INSTRUCTIONS TO FOLLOW>
Instruction for the entries that follow: retype exactly the lines from the line with "CONTINUE READING" to the line with "For Local Pick", both included, and omit all others.

= Beginning of Section =

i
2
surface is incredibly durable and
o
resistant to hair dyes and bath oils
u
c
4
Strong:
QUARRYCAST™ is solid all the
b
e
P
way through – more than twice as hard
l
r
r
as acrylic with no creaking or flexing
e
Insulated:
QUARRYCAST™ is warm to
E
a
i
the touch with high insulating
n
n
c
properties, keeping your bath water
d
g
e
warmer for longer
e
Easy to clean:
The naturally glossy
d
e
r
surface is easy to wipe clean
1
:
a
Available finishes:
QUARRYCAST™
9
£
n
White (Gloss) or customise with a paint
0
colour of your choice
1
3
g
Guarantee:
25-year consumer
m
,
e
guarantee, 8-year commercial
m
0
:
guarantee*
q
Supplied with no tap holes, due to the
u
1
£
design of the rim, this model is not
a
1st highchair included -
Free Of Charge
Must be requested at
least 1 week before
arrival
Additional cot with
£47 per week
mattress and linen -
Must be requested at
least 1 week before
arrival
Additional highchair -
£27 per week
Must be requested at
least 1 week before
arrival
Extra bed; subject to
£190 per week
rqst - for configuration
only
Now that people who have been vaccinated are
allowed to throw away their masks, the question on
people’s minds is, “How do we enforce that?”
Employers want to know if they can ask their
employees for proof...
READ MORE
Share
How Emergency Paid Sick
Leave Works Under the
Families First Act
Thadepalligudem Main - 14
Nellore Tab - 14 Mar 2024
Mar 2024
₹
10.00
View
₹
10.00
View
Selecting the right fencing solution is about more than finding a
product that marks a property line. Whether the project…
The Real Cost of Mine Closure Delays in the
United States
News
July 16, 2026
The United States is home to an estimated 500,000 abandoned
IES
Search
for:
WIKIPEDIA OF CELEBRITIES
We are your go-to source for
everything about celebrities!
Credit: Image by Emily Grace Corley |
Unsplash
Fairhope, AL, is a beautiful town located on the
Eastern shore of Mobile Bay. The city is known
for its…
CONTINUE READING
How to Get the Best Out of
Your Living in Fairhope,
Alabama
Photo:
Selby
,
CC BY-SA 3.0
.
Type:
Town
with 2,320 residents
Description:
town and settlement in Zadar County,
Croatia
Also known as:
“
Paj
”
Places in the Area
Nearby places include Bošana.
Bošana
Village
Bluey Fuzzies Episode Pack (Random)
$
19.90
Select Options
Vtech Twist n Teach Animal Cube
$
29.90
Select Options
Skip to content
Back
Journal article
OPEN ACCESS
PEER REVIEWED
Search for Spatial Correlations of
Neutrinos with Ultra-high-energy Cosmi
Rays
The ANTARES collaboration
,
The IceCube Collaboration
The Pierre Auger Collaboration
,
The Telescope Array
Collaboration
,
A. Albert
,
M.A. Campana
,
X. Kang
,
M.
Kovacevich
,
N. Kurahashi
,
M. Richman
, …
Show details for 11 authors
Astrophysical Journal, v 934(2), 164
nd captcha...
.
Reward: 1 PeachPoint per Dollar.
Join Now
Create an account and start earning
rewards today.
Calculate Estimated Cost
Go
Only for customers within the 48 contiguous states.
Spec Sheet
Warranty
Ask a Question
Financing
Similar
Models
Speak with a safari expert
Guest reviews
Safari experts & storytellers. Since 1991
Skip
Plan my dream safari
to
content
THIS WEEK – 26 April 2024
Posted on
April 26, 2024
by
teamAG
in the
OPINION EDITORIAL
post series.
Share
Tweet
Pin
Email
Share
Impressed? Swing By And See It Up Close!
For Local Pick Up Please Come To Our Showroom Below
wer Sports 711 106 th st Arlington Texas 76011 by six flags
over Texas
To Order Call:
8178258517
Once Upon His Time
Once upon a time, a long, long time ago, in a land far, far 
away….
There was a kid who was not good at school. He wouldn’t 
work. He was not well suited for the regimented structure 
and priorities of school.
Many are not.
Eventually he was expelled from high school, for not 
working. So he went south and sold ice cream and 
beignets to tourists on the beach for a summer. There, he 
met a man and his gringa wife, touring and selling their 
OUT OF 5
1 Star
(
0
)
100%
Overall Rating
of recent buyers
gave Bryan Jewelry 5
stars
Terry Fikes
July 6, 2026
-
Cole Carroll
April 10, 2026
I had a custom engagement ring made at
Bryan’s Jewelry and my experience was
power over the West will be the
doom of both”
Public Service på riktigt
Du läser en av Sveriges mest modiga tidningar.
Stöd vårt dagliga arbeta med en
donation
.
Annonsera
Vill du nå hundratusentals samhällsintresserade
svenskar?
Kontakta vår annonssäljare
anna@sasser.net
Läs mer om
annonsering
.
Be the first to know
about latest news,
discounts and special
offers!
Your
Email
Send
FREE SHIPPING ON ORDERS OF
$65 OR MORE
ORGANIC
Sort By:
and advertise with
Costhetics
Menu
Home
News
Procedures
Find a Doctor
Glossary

= End of Section =

TASK OUTPUT>
CONTINUE READING
How to Get the Best Out of
Your Living in Fairhope,
Alabama
Photo:
Selby
,
CC BY-SA 3.0
.
Type:
Town
with 2,320 residents
Description:
town and settlement in Zadar County,
Croatia
Also known as:
“
Paj
”
Places in the Area
Nearby places include Bošana.
Bošana
Village
Bluey Fuzzies Episode Pack (Random)
$
19.90
Select Options
Vtech Twist n Teach Animal Cube
$
29.90
Select Options
Skip to content
Back
Journal article
OPEN ACCESS
PEER REVIEWED
Search for Spatial Correlations of
Neutrinos with Ultra-high-energy Cosmi
Rays
The ANTARES collaboration
,
The IceCube Collaboration
The Pierre Auger Collaboration
,
The Telescope Array
Collaboration
,
A. Albert
,
M.A. Campana
,
X. Kang
,
M.
Kovacevich
,
N. Kurahashi
,
M. Richman
, …
Show details for 11 authors
Astrophysical Journal, v 934(2), 164
nd captcha...
.
Reward: 1 PeachPoint per Dollar.
Join Now
Create an account and start earning
rewards today.
Calculate Estimated Cost
Go
Only for customers within the 48 contiguous states.
Spec Sheet
Warranty
Ask a Question
Financing
Similar
Models
Speak with a safari expert
Guest reviews
Safari experts & storytellers. Since 1991
Skip
Plan my dream safari
to
content
THIS WEEK – 26 April 2024
Posted on
April 26, 2024
by
teamAG
in the
OPINION EDITORIAL
post series.
Share
Tweet
Pin
Email
Share
Impressed? Swing By And See It Up Close!
For Local Pick Up Please Come To Our Showroom Below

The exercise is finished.